The whole listing, exactly as given: write it out, leaving out each image.

═════ Data provided ═════

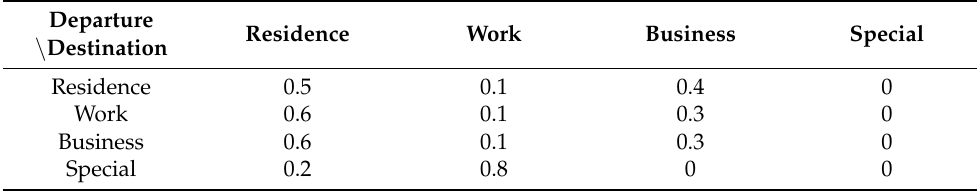
Table A2. OD matrix at 17:00~22:00 on weekdays.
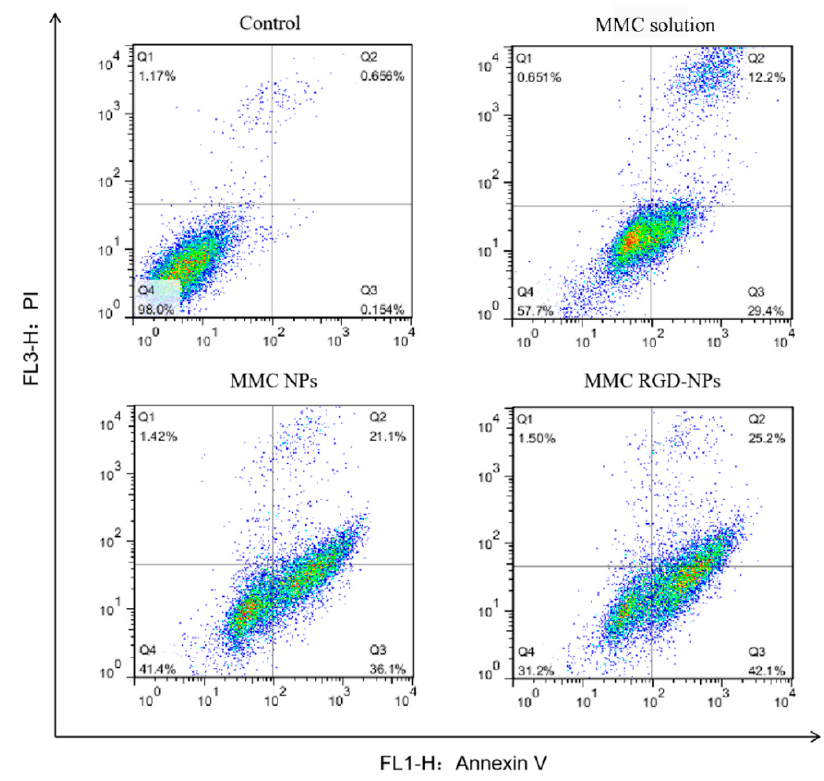
Figure 11. Influence of MMC NPs on cell apoptosis analyzed by flow cytometry.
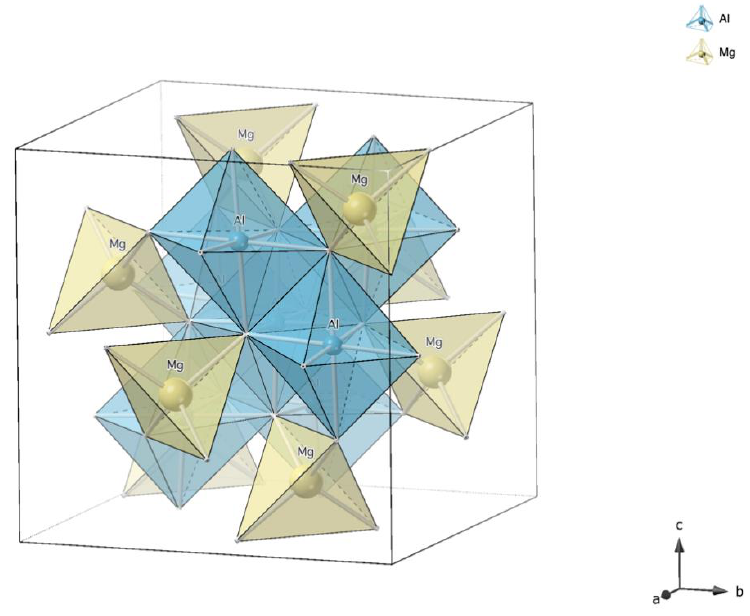
Figure 1. Schematic diagram of “normal” spinel MgAl 2 O 4 .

═════

# Exercise response:
Table A2. OD matrix at 17:00~22:00 on weekdays.
Figure 11. Influence of MMC NPs on cell apoptosis analyzed by flow cytometry.
Figure 1. Schematic diagram of “normal” spinel MgAl 2 O 4 .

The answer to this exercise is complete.